### 課題 1
提供された文章によると、陛下が東京大学医学部附属病院に入院されていたのはいつからいつまでですか。
### 課題 2
提供された文章のうち、「陛下はこの1年も,宮殿にて恒」から「の62回の拝謁がありました。」までの部分を一字一句変えずに繰り返してください。

### 提供された文章

--

今年は,平成15年という節目の年であり,また陛下ご自身古希を迎えられた記念すべき年でありました。

陛下は,1月18日,前立腺全摘出手術をお受けになり,そのため1月16日から2月8日まで東京大学医学部附属病院にご入院になりました。それに先立ち,陛下は今年も例年通り新年行事を行われ,入院前日の15日までに講書始,歌会始も滞りなく終えられました。ご手術の準備として,年末年始にかけ3回にわたり自己採血されたため,医師の薦めにより年初の祭祀は掌典長が御代拝しました。1月16日には皇太子殿下に国事行為臨時代行を委任,2月18日に同委任を解除されましたが,同日に内閣よりの上奏書類のご執務を開始されました。また,2月21日にはご退院後初めての外国からの賓客,カルザイ・アフガニスタン大統領を宮殿にお迎えになりました。その後,順次ご公務に復帰され,ご体力も順調に回復してこられましたが,十月,皇室医務主管から,前立腺マーカーが小数点二ケタ以下の低レベルながら微増の傾向が見られ,今後その推移を見守りたいこと,また,来年以降のご日程を考える上で,このようなマーカー微増の問題や,12月には古希をお迎えになることなどが,十分認識されることを望むとの発表がありました。

陛下はこの1年も,宮殿にて恒例の儀式や親任式(1名)、認証官任命式(113名),信任状捧呈式(22名),拝謁,ご引見,午餐やお茶など多くの行事に臨まれました。また,御所では外務省総合外交政策局長による定例のご進講を始め,各種行事に関するご説明や,国際交流基金賞などの受賞者,学術文化関係者などのご接見が合わせて85回ありました。外国からは,国賓として大韓民国,インドネシア,メキシコ,公式実務訪問賓客としてセネガル,マーシャル,モンゴル各国大統領が来日,それぞれをご接遇になった他,太平洋島サミット,アフリカ開発会議,アセアン特別首脳会議出席者との茶会を含め21カ国の大統領,14カ国の首相,6カ国の国会議長などの要人とお会いになり,ルクセンブルグ国大公殿下など5カ国の外国王族をご接遇になりました。その他内閣よりの上奏書類1,181件のご執務がありました。また,勤労奉仕団,賢所勤労奉仕団や献穀者の62回の拝謁がありました。

国会開会式を始め,毎年ご出席になっている授賞式や式典の他,各種の周年記念式典などへのご出席は計10回で、それぞれの式典でお言葉をお述べになりました。

--

### データ抜粋
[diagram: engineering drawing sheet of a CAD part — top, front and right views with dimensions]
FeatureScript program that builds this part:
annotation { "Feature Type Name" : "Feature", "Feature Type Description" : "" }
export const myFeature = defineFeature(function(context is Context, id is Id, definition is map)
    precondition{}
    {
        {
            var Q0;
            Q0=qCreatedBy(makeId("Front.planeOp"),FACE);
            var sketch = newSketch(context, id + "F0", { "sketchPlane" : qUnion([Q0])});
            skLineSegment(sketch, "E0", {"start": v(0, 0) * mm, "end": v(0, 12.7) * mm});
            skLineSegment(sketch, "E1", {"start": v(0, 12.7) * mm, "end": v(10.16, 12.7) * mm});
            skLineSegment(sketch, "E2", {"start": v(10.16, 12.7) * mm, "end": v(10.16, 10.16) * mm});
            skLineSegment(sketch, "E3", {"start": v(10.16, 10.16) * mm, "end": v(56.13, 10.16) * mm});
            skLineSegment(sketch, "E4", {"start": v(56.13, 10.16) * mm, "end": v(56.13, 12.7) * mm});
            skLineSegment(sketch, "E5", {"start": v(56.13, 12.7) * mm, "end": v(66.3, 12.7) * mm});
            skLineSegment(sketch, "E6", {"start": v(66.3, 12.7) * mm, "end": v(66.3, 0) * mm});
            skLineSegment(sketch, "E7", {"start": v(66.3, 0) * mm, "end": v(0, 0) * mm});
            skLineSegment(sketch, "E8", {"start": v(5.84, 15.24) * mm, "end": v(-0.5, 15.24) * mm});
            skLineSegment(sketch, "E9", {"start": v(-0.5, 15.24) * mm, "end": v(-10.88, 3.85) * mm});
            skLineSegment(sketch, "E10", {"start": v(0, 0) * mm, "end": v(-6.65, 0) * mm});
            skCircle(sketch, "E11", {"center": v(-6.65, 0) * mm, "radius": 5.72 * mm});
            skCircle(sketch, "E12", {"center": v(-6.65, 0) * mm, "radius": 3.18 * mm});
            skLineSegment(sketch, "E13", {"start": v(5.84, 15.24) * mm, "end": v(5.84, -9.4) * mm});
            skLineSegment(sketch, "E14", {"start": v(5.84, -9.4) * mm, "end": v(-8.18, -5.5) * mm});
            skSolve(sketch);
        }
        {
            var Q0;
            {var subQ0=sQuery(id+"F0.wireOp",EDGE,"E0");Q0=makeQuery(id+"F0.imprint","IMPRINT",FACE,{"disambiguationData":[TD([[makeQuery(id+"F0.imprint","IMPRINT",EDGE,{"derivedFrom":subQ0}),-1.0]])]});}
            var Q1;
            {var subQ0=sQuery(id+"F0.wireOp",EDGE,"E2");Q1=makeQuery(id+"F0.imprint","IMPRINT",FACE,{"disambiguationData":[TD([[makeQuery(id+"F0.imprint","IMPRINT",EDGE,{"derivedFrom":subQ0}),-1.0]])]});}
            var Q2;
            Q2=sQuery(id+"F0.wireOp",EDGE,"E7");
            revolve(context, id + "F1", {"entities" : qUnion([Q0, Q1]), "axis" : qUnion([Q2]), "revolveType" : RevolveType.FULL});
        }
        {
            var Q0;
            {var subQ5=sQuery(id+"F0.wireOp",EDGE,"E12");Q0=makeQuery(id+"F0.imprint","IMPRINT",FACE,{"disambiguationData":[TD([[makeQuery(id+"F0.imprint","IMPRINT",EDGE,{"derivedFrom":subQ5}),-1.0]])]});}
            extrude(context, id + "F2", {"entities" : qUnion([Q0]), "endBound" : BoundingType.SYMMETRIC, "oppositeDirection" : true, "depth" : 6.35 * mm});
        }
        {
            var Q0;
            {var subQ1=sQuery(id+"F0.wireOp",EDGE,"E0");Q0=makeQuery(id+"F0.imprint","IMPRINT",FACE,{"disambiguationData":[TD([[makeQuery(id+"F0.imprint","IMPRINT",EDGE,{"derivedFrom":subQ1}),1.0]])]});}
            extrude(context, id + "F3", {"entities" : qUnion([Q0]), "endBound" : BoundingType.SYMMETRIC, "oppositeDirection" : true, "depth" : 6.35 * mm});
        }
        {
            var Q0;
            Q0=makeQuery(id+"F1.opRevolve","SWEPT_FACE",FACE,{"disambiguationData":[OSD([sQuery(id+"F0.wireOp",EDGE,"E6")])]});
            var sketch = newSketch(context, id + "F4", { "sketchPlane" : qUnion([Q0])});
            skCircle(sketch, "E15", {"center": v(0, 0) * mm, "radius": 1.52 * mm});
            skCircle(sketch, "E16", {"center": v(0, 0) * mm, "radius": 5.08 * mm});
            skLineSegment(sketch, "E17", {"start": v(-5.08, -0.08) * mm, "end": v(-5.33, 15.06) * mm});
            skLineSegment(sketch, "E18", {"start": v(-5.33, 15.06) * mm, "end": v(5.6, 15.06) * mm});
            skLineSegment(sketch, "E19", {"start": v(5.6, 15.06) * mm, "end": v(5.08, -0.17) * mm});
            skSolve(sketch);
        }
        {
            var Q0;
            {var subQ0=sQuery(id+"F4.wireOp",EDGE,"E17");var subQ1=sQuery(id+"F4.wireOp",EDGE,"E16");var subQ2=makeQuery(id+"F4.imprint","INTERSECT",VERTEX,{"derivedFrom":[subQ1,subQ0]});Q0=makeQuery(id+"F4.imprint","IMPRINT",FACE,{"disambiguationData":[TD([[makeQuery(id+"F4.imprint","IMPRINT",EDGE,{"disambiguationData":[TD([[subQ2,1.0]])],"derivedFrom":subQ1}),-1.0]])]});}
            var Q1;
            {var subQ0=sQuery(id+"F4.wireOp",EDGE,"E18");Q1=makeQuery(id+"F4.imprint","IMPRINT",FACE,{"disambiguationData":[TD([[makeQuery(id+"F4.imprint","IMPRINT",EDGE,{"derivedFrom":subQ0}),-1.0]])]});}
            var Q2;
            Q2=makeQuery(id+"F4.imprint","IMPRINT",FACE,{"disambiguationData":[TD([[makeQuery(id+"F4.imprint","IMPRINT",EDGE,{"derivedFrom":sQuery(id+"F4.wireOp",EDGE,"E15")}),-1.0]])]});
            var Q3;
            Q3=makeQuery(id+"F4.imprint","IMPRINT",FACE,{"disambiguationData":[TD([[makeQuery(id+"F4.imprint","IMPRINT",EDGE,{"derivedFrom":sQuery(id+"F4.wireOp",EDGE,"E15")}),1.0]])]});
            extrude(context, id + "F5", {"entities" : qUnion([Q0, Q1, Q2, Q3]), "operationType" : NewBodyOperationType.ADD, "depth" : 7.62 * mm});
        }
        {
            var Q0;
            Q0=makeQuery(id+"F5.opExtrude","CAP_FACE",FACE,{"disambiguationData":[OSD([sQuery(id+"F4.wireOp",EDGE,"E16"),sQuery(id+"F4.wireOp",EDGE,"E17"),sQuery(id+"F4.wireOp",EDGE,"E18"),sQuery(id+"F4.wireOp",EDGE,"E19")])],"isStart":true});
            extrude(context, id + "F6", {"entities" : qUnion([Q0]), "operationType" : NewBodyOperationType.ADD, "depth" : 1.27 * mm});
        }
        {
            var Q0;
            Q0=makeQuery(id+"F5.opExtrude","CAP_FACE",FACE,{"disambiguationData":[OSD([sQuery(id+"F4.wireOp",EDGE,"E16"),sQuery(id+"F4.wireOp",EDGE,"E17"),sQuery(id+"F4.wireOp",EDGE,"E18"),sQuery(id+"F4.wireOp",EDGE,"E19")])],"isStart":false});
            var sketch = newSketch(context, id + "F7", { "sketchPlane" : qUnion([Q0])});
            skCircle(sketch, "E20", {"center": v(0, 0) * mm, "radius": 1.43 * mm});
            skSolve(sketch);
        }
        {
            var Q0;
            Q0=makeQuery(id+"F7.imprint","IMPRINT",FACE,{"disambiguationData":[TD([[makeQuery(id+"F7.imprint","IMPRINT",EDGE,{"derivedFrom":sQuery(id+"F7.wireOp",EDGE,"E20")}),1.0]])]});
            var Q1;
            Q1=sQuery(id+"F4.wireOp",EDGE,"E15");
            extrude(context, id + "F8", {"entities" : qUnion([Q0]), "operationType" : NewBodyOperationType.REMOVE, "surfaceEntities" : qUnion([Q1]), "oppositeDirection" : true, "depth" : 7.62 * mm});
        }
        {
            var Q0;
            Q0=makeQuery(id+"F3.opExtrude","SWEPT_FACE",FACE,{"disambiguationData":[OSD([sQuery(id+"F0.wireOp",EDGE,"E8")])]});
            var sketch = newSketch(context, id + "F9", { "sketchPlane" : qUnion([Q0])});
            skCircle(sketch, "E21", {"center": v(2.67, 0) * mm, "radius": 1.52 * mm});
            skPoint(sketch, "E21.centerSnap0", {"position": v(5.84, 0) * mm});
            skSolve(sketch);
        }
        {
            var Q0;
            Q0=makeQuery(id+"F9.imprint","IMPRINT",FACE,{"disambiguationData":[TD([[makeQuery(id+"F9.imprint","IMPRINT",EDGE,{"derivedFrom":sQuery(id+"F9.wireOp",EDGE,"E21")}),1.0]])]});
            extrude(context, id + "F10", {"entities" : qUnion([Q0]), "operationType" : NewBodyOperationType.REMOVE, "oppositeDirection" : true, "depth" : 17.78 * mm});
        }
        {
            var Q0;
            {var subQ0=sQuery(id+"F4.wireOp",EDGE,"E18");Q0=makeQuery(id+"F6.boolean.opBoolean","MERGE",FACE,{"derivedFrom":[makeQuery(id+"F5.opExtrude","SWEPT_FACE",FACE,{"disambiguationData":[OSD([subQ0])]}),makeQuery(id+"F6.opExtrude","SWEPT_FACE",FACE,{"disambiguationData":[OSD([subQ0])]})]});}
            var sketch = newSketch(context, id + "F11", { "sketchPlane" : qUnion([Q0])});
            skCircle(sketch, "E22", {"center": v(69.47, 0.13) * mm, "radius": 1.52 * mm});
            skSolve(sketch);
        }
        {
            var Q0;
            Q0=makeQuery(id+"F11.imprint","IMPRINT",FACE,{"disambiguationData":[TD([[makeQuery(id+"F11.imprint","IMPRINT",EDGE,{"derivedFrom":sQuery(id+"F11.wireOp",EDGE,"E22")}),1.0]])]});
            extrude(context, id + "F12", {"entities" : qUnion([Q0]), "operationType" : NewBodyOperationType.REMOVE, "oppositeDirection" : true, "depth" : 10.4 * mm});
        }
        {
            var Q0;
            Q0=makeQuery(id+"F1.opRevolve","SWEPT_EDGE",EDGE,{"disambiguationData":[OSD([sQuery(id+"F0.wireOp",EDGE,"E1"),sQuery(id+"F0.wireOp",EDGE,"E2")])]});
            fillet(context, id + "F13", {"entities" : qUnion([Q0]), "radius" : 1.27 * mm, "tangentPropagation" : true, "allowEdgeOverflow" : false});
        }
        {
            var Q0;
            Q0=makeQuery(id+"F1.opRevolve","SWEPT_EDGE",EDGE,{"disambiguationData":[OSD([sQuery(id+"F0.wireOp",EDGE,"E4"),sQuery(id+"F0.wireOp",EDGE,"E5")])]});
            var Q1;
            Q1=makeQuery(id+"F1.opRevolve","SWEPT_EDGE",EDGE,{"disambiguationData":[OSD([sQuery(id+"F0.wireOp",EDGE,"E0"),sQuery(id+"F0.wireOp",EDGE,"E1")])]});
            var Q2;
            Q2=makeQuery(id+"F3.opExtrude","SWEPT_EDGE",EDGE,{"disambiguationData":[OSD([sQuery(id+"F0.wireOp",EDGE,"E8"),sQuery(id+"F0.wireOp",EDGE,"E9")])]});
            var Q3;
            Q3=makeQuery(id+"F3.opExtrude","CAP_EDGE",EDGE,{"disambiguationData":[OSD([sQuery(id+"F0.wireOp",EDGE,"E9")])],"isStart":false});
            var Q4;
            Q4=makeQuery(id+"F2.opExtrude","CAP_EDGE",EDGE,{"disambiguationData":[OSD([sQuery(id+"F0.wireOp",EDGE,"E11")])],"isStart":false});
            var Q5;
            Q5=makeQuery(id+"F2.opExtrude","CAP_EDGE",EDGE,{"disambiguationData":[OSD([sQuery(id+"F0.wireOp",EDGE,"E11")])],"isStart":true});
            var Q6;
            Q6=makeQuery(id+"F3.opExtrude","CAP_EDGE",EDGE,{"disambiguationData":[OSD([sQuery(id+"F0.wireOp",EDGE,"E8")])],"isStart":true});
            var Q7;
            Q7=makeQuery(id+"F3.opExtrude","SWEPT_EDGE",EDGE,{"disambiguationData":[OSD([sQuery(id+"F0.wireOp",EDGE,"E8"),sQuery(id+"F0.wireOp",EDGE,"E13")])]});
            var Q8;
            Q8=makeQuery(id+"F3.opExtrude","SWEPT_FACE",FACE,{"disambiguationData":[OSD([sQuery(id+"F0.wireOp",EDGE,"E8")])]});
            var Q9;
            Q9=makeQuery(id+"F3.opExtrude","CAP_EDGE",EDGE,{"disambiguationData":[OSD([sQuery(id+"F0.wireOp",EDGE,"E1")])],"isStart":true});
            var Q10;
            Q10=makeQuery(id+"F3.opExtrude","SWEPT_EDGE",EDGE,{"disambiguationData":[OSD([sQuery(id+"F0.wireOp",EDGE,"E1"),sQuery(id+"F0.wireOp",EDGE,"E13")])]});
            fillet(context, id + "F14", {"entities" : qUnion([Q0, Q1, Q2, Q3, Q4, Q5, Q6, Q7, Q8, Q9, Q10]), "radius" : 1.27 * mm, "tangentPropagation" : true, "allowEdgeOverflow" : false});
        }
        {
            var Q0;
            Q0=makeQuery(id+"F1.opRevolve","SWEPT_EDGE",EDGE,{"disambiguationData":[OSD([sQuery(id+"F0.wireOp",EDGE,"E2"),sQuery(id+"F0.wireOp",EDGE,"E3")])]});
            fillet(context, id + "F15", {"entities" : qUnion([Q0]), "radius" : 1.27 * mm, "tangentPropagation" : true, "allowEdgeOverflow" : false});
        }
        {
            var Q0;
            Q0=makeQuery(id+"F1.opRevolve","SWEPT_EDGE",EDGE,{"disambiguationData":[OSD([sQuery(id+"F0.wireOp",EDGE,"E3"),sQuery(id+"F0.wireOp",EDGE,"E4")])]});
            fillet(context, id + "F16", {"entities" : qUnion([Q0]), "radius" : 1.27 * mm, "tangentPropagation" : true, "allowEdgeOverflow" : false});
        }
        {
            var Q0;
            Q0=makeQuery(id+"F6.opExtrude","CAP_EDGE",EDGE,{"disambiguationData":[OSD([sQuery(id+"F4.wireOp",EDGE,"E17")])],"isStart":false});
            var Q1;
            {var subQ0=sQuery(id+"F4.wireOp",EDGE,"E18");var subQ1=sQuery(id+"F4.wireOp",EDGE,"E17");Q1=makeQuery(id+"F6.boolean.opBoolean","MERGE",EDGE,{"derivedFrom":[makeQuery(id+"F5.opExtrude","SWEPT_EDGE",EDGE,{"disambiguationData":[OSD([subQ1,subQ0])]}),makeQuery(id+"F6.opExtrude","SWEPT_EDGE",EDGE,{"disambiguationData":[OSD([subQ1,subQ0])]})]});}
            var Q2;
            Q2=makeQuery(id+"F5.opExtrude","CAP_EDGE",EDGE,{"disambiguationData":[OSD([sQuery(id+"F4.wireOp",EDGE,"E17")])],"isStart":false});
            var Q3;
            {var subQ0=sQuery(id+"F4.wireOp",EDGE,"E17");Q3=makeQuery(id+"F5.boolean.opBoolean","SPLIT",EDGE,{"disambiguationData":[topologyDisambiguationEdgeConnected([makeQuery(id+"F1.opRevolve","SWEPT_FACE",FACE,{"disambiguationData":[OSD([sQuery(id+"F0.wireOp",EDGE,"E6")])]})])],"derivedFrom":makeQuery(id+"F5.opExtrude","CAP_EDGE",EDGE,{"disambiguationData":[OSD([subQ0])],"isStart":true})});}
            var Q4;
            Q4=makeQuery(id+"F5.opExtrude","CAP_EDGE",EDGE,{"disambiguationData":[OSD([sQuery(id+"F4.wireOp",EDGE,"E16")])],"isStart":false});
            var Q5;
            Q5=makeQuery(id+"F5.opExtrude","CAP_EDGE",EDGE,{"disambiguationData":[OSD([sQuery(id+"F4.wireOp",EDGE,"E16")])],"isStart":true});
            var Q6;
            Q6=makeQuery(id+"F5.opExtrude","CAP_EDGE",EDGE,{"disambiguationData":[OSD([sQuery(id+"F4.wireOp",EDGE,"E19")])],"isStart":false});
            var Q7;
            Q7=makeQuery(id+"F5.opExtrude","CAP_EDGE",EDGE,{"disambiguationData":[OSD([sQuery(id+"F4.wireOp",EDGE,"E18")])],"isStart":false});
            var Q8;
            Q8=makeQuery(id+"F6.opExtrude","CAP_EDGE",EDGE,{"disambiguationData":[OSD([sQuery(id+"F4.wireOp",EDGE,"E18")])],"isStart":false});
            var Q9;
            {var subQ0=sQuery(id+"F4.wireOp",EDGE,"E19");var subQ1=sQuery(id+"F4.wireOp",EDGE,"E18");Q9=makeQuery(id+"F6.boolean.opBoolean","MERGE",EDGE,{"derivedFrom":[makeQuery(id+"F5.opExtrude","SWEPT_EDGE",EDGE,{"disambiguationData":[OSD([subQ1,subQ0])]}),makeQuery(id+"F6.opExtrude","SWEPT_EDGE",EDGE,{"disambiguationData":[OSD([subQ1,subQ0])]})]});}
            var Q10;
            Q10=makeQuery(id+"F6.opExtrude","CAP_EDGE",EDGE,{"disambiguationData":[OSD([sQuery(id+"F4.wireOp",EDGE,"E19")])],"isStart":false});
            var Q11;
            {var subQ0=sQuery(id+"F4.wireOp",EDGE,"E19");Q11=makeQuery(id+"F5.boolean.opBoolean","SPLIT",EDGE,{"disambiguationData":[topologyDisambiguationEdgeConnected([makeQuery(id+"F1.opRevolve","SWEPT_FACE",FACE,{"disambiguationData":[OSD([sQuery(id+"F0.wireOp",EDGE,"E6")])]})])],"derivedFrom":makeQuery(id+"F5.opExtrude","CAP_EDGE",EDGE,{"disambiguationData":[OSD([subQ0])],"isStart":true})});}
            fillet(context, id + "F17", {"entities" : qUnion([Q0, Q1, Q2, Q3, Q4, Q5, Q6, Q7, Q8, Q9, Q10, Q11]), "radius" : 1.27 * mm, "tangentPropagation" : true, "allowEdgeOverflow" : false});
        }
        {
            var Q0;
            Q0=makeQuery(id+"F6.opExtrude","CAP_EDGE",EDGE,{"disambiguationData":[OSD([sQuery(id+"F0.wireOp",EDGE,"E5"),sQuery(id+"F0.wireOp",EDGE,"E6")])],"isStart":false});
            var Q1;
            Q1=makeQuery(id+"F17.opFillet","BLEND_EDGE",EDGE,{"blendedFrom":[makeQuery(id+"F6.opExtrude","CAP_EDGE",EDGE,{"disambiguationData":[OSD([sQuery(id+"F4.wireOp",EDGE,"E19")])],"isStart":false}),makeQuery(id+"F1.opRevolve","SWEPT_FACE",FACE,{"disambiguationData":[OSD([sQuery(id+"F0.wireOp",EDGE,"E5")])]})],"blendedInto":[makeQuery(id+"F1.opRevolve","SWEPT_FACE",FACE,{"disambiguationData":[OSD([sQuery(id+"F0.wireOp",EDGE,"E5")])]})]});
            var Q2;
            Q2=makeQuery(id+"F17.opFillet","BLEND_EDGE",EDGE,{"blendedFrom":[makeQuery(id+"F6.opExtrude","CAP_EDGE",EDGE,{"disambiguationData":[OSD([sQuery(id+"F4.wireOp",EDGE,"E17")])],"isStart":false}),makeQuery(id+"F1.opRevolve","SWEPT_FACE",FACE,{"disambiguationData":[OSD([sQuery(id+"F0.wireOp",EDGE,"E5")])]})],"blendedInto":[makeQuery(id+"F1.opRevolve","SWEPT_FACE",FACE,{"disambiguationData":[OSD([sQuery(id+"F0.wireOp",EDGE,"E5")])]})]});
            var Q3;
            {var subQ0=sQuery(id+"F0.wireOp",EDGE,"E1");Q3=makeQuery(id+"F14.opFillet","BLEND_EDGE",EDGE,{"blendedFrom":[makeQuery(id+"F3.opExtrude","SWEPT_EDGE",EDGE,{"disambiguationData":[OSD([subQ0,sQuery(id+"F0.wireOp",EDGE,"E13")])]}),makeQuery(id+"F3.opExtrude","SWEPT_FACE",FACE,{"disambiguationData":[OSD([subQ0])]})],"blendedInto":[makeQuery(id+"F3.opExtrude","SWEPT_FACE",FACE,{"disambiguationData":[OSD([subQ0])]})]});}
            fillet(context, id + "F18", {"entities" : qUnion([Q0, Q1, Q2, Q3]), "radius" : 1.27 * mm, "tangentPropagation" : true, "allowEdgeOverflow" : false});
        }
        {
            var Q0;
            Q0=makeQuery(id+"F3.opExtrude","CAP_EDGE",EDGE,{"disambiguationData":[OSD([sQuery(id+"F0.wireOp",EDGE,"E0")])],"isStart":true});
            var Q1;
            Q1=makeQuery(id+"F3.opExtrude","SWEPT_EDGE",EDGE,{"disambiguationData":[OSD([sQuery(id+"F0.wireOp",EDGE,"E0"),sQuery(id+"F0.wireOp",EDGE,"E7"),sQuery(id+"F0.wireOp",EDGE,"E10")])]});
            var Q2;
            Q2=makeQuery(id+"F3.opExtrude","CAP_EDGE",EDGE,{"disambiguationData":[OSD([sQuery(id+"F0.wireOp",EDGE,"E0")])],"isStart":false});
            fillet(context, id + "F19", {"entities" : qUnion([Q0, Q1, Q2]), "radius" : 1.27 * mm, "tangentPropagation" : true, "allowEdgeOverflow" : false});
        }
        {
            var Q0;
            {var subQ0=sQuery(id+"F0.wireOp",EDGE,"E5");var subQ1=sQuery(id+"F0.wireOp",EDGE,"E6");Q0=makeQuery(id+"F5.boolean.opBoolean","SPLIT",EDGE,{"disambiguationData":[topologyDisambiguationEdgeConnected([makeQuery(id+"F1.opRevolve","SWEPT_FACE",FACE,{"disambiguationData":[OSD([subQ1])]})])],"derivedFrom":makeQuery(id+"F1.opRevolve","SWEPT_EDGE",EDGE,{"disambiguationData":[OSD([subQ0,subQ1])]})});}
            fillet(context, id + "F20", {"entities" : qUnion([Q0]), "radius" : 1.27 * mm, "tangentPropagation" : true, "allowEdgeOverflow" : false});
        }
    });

--

### 解答 1
1月16日から2月8日までです。

### 解答 2
陛下はこの1年も,宮殿にて恒例の儀式や親任式(1名)、認証官任命式(113名),信任状捧呈式(22名),拝謁,ご引見,午餐やお茶など多くの行事に臨まれました。また,御所では外務省総合外交政策局長による定例のご進講を始め,各種行事に関するご説明や,国際交流基金賞などの受賞者,学術文化関係者などのご接見が合わせて85回ありました。外国からは,国賓として大韓民国,インドネシア,メキシコ,公式実務訪問賓客としてセネガル,マーシャル,モンゴル各国大統領が来日,それぞれをご接遇になった他,太平洋島サミット,アフリカ開発会議,アセアン特別首脳会議出席者との茶会を含め21カ国の大統領,14カ国の首相,6カ国の国会議長などの要人とお会いになり,ルクセンブルグ国大公殿下など5カ国の外国王族をご接遇になりました。その他内閣よりの上奏書類1,181件のご執務がありました。また,勤労奉仕団,賢所勤労奉仕団や献穀者の62回の拝謁がありました。